Nous nous dirigeons ensuite vers la Direction Départementale du Travail où se déroule des négociations.

Entretemps le camp Hayot n’a pas bougé d’un iota. La délégation salariée n’a-t-elle pas, à un moment donné, quitté la table de « négociations » un peu trop vite ? C’est la remarque que leur fait leur propre avocat. Roger Lanoix pense qu’on aurait pu diversifier les revendications et mettre la partie patronale au pied du mur par un feu roulant de propositions.

Les grévistes ont baissé leurs exigences, ramenant leur revendication salariales à 70 euros (en deux fois : 40 puis 30 euros…). Après avoir cru percevoir en Serge Letchimy, Président du Conseil, un acteur de médiation, ce sont finalement deux médiateurs qui sont entré en scène dès le 20 décembre. Les pourparlers dans les jours qui suivirent durèrent jusque dans la nuit. Le 23, dans la journée, un protocole d’accord de fin de conflit est finalement signé.
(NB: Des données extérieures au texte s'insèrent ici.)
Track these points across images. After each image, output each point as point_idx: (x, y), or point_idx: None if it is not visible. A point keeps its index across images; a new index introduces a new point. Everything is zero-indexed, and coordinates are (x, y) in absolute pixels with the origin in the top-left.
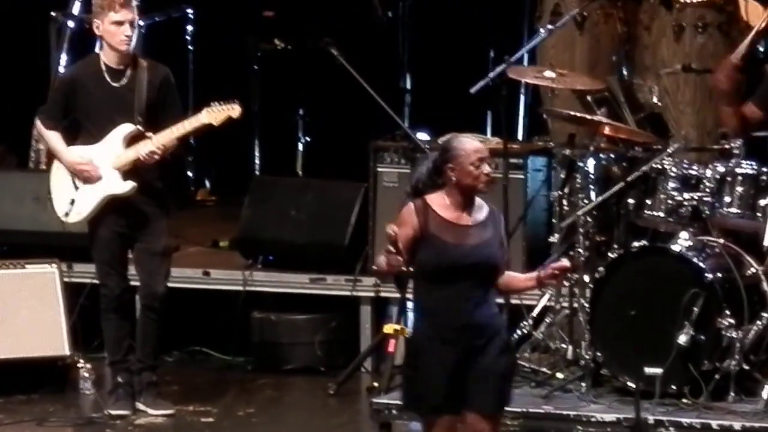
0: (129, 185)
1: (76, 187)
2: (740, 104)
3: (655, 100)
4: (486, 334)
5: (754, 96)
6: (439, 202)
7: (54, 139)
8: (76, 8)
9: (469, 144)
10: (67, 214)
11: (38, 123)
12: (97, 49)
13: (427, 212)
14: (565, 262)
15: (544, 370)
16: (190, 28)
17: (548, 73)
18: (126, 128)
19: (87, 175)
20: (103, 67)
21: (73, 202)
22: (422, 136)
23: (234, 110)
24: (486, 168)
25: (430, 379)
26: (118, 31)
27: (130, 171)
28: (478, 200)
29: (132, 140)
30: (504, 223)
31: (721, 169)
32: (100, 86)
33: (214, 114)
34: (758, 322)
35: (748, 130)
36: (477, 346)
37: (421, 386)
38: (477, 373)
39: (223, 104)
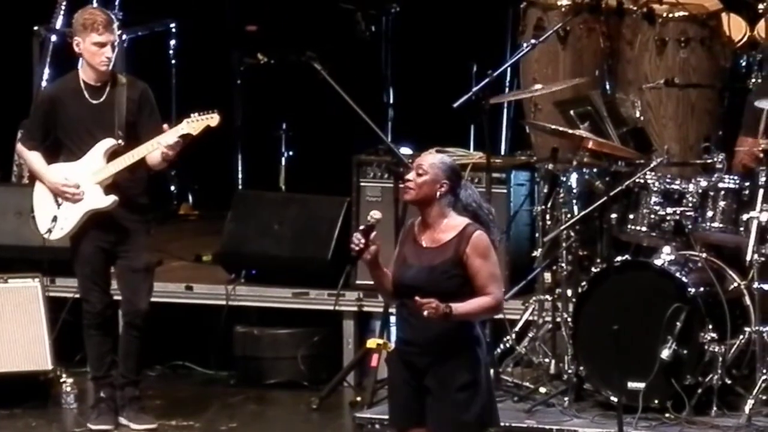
0: (110, 199)
1: (58, 204)
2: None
3: (637, 114)
4: (430, 354)
5: (743, 129)
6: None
7: (34, 159)
8: (59, 22)
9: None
10: (49, 231)
11: (18, 145)
12: (80, 65)
13: (410, 229)
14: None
15: (527, 384)
16: (173, 42)
17: (537, 86)
18: (107, 143)
19: (69, 196)
20: (83, 85)
21: (55, 218)
22: (405, 150)
23: (213, 119)
24: (410, 175)
25: (391, 391)
26: (98, 52)
27: (112, 185)
28: (455, 219)
29: (113, 155)
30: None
31: (703, 183)
32: (79, 103)
33: (194, 124)
34: (741, 337)
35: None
36: (423, 363)
37: (388, 397)
38: (427, 391)
39: (201, 114)
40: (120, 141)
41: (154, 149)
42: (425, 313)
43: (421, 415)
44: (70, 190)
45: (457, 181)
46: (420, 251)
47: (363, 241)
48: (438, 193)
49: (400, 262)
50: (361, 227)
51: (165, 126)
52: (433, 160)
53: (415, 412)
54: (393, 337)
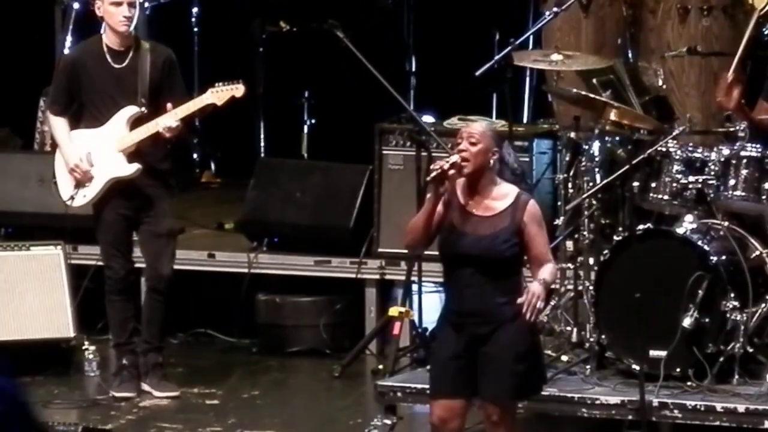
0: (134, 167)
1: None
2: (751, 108)
3: (660, 83)
4: (489, 323)
5: (763, 92)
6: (461, 185)
7: (59, 127)
8: None
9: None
10: (72, 198)
11: (47, 112)
12: (103, 29)
13: (452, 196)
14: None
15: (549, 352)
16: (195, 10)
17: (555, 56)
18: (130, 110)
19: (78, 176)
20: (105, 49)
21: (77, 186)
22: (427, 118)
23: (238, 90)
24: (463, 145)
25: (436, 360)
26: (116, 12)
27: (135, 153)
28: (504, 187)
29: (136, 122)
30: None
31: (725, 152)
32: (102, 68)
33: (218, 94)
34: (763, 305)
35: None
36: (480, 334)
37: (432, 366)
38: (483, 361)
39: (227, 84)
40: (143, 108)
41: (156, 130)
42: (529, 316)
43: (468, 386)
44: (79, 172)
45: (502, 145)
46: (473, 219)
47: (446, 169)
48: (492, 161)
49: (448, 230)
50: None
51: (169, 105)
52: (482, 128)
53: (463, 384)
54: (415, 307)
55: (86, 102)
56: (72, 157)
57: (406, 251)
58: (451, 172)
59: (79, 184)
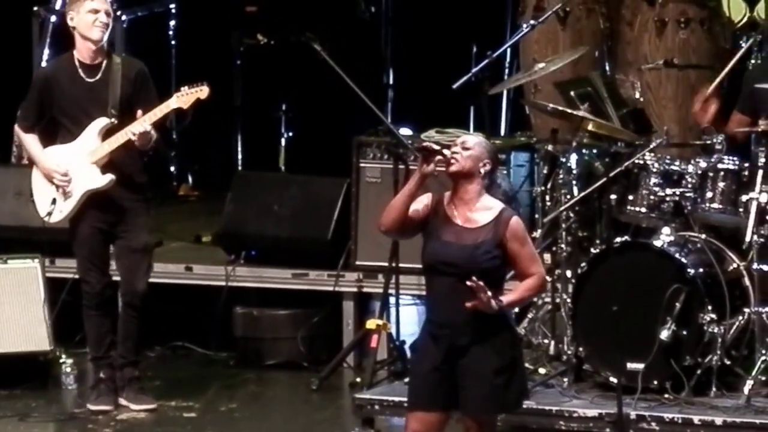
0: (107, 178)
1: (57, 187)
2: (726, 120)
3: (637, 95)
4: (467, 334)
5: (738, 104)
6: (447, 195)
7: (30, 142)
8: (58, 3)
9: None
10: (49, 214)
11: (16, 126)
12: (77, 43)
13: (438, 205)
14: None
15: (527, 365)
16: (173, 22)
17: (539, 66)
18: (100, 122)
19: (57, 182)
20: (77, 64)
21: (54, 201)
22: (405, 131)
23: (202, 92)
24: (455, 149)
25: (415, 372)
26: (93, 18)
27: (109, 165)
28: (490, 201)
29: (107, 134)
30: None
31: (703, 164)
32: (74, 83)
33: (184, 98)
34: (740, 318)
35: (740, 140)
36: (459, 345)
37: (410, 378)
38: (462, 374)
39: (191, 87)
40: (113, 120)
41: (126, 138)
42: (468, 304)
43: (447, 399)
44: (59, 177)
45: (497, 164)
46: (457, 229)
47: (436, 149)
48: (482, 170)
49: (433, 238)
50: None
51: (139, 113)
52: (477, 139)
53: (441, 396)
54: (392, 319)
55: (60, 117)
56: (50, 165)
57: (384, 264)
58: (438, 157)
59: (64, 192)
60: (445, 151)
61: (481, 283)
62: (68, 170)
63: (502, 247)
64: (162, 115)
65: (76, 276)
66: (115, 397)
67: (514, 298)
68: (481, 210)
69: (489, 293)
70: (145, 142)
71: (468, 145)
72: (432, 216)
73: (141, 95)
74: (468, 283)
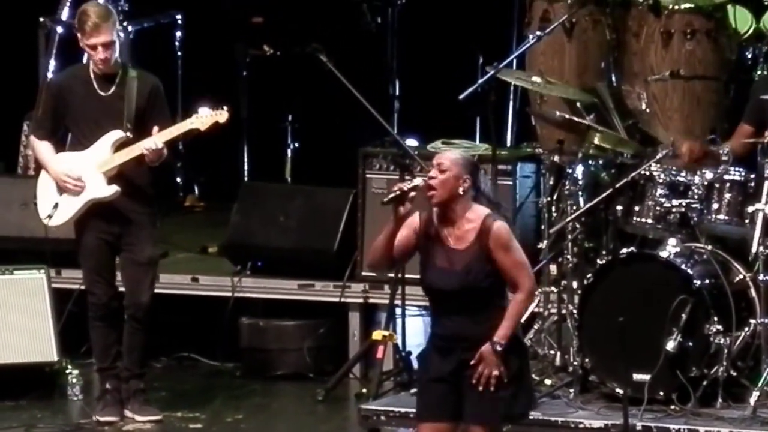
0: (112, 189)
1: (61, 192)
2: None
3: (643, 106)
4: (473, 348)
5: (745, 116)
6: (437, 214)
7: (44, 150)
8: (65, 14)
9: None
10: (49, 217)
11: (31, 137)
12: (85, 59)
13: (427, 225)
14: None
15: (533, 376)
16: (179, 33)
17: (535, 78)
18: (115, 135)
19: (70, 187)
20: (92, 75)
21: (56, 205)
22: (411, 142)
23: (222, 116)
24: (432, 172)
25: (423, 384)
26: (92, 54)
27: (118, 176)
28: (475, 212)
29: (120, 147)
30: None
31: (709, 175)
32: (88, 94)
33: (202, 119)
34: (746, 329)
35: (740, 155)
36: (466, 359)
37: (418, 390)
38: (468, 384)
39: (211, 110)
40: (128, 134)
41: (138, 152)
42: (472, 381)
43: (455, 409)
44: (71, 182)
45: (477, 174)
46: (449, 253)
47: (405, 191)
48: (461, 189)
49: (428, 264)
50: (405, 185)
51: (155, 129)
52: (452, 156)
53: (449, 406)
54: (398, 330)
55: (72, 128)
56: (62, 170)
57: (390, 274)
58: (412, 194)
59: (68, 198)
60: (417, 181)
61: (482, 375)
62: (81, 176)
63: (491, 260)
64: (178, 134)
65: (82, 287)
66: (121, 407)
67: (507, 329)
68: (467, 224)
69: (487, 368)
70: (156, 159)
71: (444, 167)
72: (423, 238)
73: (155, 111)
74: (474, 377)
La partie patronale aura soufflé le chaud et le froid jusqu’au bout, obligeant un moment Bertrand Cambuisy, le leader de la CSTM a lancer un appel par téléphone au K5F. C’est sans doute aussi cette menace qui a fait reculer le camp Hayot. Les salariés obtiennent une revalorisation salariale de 35 euros ainsi qu’une augmentation de 6 euros pour la prime de transport. Après 40 jours de grève les acquis peuvent sembler maigres. Mais les grévistes obtenant des avancées, peuvent repartir au travail avec le sentiment justifié d’une victoire. Roger Lanoix (CDMT) étranger au conflit, suggérait, compte tenu du manque d’appui populaire suffisant, de prendre ce qu’on pouvait afin d’éviter la défaite. Car la solidarité des autres secteurs a manqué. On a en effet le souvenir de la menace d’intervention de syndicats étrangers à certains secteurs d’activités en grève, comme ceux des dockers, qui, dans le passé avaient vite fait plier les patrons. Cette solidarité, il est vrai ne se décréte pas d’un coup de baguette magique et il faudra y travailler aussi sur le terrain, quotidiennement, à la base, avec les gens ordinaires, pour qu’elle puisse renaître.

C’est elle seule qui est le gage de nos victoires futures.

(1) Négociations Annuelles que toute entreprise doit normalement engager.

(2) Hayot est le nom d’une famille béké possédant une grande partie de l’économie de la Martinique. Bernard Hayot , patron d’esprit rétrograde, est une des personnalités parmi les plus riches de France. Ses intérêts sont souvent à l’étranger et son influence au sein des commissions de L’Union Européenne est certaine.